The data below must be returned in full and exactly.

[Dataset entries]
..............................

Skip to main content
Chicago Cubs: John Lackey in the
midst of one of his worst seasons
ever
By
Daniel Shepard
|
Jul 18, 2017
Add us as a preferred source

..............................

ANSWER AREA
Skip to main content
Chicago Cubs: John Lackey in the
midst of one of his worst seasons
ever
By
Daniel Shepard
|
Jul 18, 2017
Add us as a preferred source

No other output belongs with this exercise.